*DIRECTIVE*: Copy out the text of the entries, starting at the line containing "645 061 987" and ending after the line containing "Oberseminar Numerische", with both of those lines included. Leave out the pictures.

*SOURCE RECORDS*:
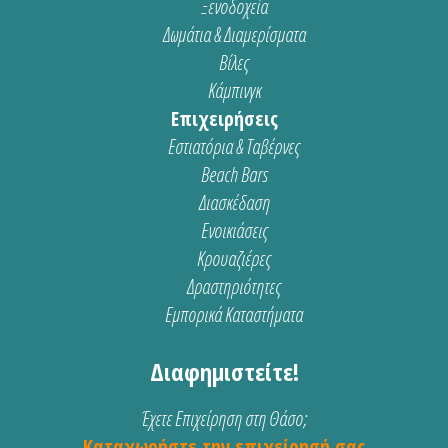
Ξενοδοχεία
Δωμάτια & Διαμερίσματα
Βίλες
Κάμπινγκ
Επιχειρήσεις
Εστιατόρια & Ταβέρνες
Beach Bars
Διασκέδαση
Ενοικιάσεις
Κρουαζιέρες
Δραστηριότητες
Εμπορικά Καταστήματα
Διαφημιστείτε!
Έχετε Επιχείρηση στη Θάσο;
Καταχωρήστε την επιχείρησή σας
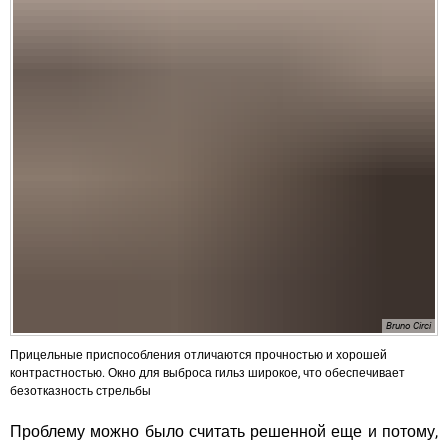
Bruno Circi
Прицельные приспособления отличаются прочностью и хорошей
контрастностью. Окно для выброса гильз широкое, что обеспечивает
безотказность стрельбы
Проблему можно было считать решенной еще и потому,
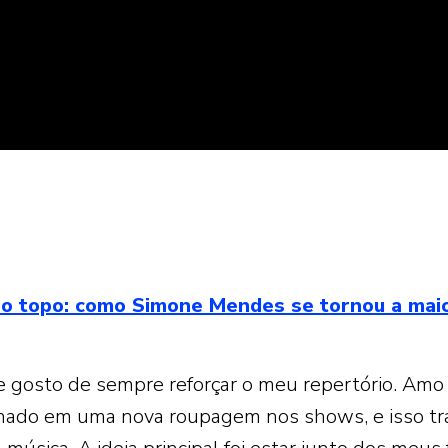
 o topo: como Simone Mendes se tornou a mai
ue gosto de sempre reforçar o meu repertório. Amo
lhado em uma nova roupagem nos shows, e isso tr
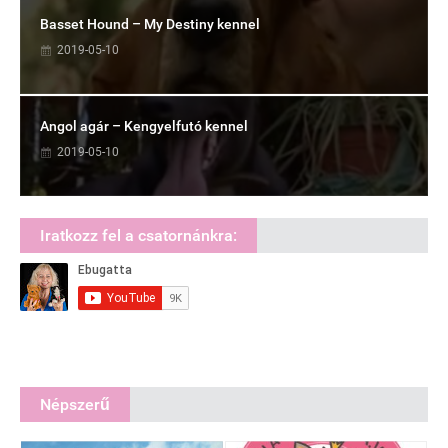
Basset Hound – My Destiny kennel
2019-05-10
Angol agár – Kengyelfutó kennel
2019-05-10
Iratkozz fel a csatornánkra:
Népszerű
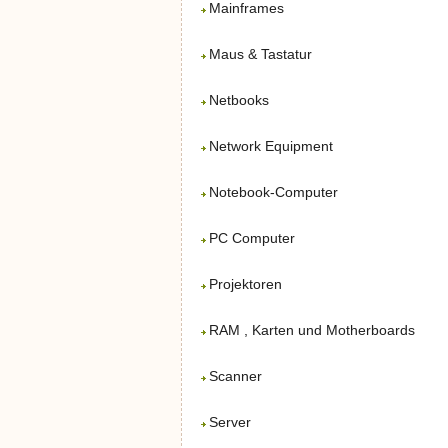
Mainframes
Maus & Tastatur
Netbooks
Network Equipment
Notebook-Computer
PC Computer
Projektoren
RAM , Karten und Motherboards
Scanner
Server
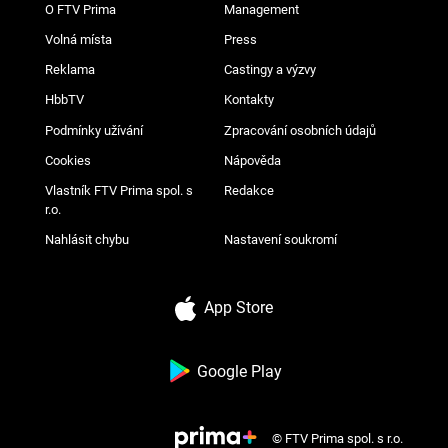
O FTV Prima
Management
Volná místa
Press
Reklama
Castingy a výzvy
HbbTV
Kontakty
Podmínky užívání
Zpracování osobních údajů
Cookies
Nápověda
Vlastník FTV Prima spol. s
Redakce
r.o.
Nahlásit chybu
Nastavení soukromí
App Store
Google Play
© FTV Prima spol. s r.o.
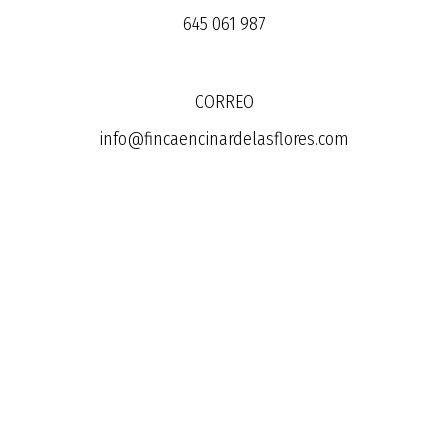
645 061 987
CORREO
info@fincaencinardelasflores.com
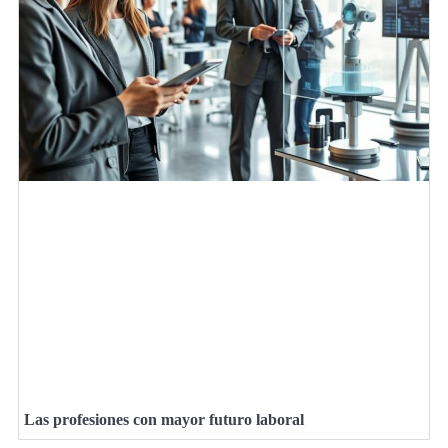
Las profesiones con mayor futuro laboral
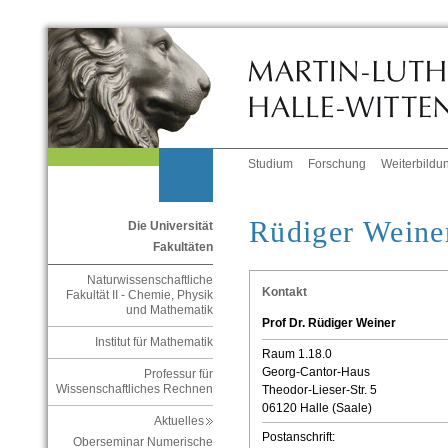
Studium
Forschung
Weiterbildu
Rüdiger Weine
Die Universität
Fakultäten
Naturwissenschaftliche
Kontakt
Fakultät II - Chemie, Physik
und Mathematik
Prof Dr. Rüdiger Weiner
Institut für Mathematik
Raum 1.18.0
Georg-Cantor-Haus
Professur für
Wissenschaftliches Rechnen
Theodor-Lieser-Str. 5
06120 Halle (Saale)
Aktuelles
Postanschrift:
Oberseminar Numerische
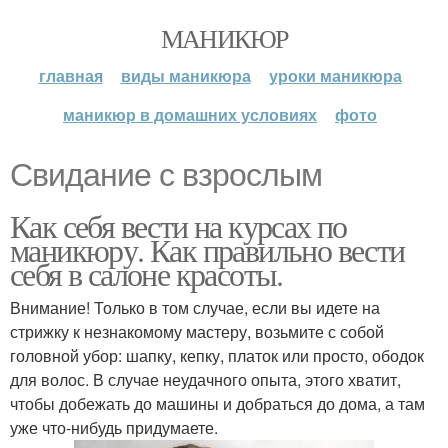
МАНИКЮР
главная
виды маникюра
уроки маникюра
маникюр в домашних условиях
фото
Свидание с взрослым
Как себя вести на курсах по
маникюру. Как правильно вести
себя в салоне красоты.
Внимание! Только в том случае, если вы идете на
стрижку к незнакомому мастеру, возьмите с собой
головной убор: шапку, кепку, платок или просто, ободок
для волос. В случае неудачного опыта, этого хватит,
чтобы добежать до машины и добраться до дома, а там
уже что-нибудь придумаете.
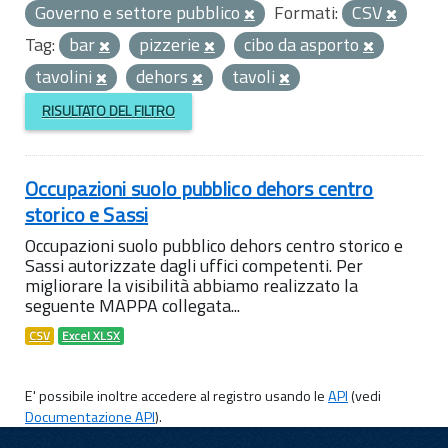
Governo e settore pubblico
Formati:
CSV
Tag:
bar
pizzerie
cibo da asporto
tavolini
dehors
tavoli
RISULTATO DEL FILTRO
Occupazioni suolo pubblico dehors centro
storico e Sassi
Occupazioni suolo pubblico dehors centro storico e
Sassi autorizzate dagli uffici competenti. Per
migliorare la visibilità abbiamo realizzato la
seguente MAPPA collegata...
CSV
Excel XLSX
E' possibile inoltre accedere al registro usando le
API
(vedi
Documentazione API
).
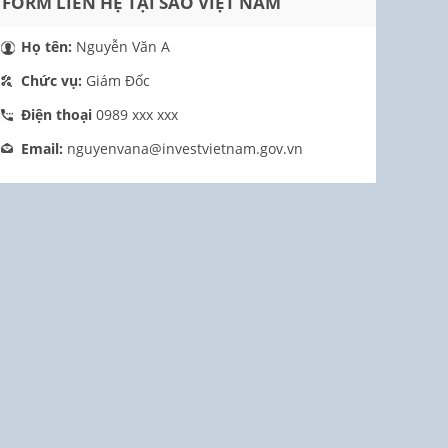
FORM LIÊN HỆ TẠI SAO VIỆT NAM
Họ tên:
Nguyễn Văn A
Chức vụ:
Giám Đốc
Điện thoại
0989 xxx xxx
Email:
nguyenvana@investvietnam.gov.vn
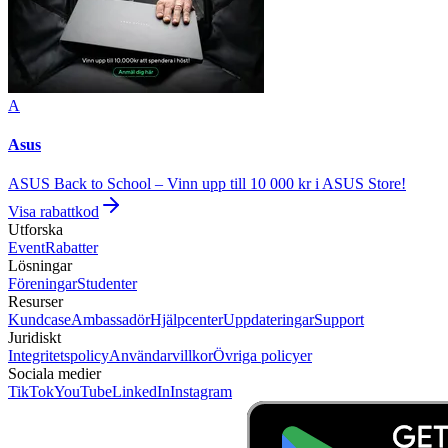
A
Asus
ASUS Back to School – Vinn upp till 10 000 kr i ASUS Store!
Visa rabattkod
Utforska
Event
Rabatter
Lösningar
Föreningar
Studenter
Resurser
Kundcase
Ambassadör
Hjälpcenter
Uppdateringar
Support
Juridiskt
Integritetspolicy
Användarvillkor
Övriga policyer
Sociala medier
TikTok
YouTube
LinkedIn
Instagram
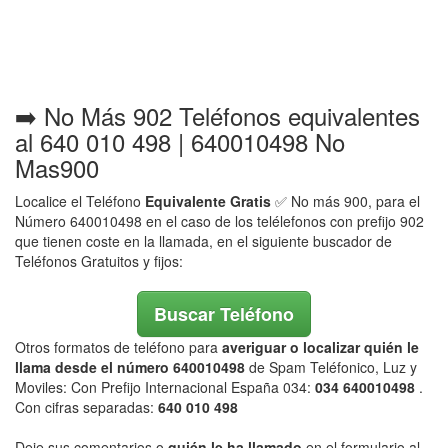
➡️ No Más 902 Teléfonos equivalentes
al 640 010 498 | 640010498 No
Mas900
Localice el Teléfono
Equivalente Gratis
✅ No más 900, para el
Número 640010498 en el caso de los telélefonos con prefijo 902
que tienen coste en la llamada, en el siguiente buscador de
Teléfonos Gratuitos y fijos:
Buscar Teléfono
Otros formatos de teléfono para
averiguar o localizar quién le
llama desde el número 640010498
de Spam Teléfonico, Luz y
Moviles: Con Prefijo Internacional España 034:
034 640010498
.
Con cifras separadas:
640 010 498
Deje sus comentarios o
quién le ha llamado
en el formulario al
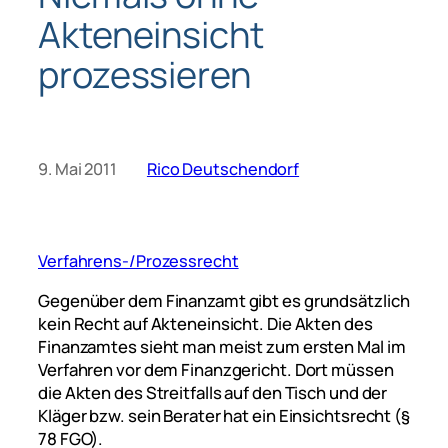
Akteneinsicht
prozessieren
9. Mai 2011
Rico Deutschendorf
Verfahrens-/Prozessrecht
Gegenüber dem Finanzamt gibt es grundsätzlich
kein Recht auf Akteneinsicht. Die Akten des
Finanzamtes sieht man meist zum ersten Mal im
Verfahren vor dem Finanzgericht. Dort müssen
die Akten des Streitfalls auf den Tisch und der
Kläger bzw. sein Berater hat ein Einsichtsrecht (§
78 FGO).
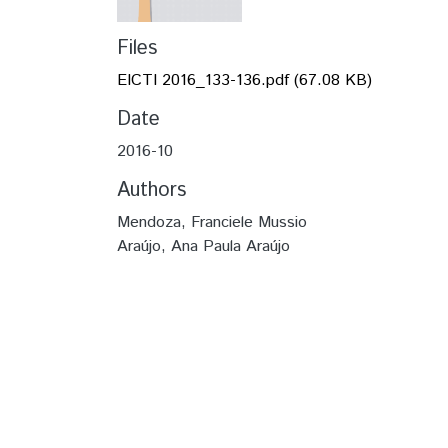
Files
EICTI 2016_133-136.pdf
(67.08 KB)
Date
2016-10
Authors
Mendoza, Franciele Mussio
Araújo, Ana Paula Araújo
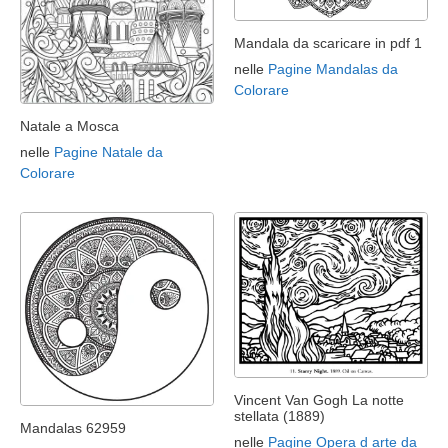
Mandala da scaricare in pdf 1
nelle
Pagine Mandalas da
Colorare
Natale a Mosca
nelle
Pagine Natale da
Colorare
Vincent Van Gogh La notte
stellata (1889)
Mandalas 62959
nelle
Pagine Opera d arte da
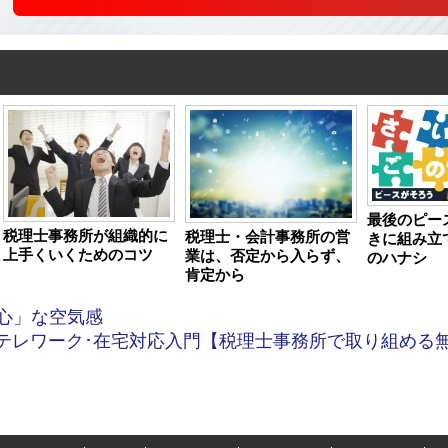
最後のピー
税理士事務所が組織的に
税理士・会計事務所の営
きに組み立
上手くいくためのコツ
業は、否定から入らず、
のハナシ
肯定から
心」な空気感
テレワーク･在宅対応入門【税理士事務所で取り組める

*THE ANSWER*:
645 061 987
CORREO
info@fincaencinardelasflores.com
Las profesiones con mayor futuro laboral
Studium
Forschung
Weiterbildu
Rüdiger Weine
Die Universität
Fakultäten
Naturwissenschaftliche
Kontakt
Fakultät II - Chemie, Physik
und Mathematik
Prof Dr. Rüdiger Weiner
Institut für Mathematik
Raum 1.18.0
Georg-Cantor-Haus
Professur für
Wissenschaftliches Rechnen
Theodor-Lieser-Str. 5
06120 Halle (Saale)
Aktuelles
Postanschrift:
Oberseminar Numerische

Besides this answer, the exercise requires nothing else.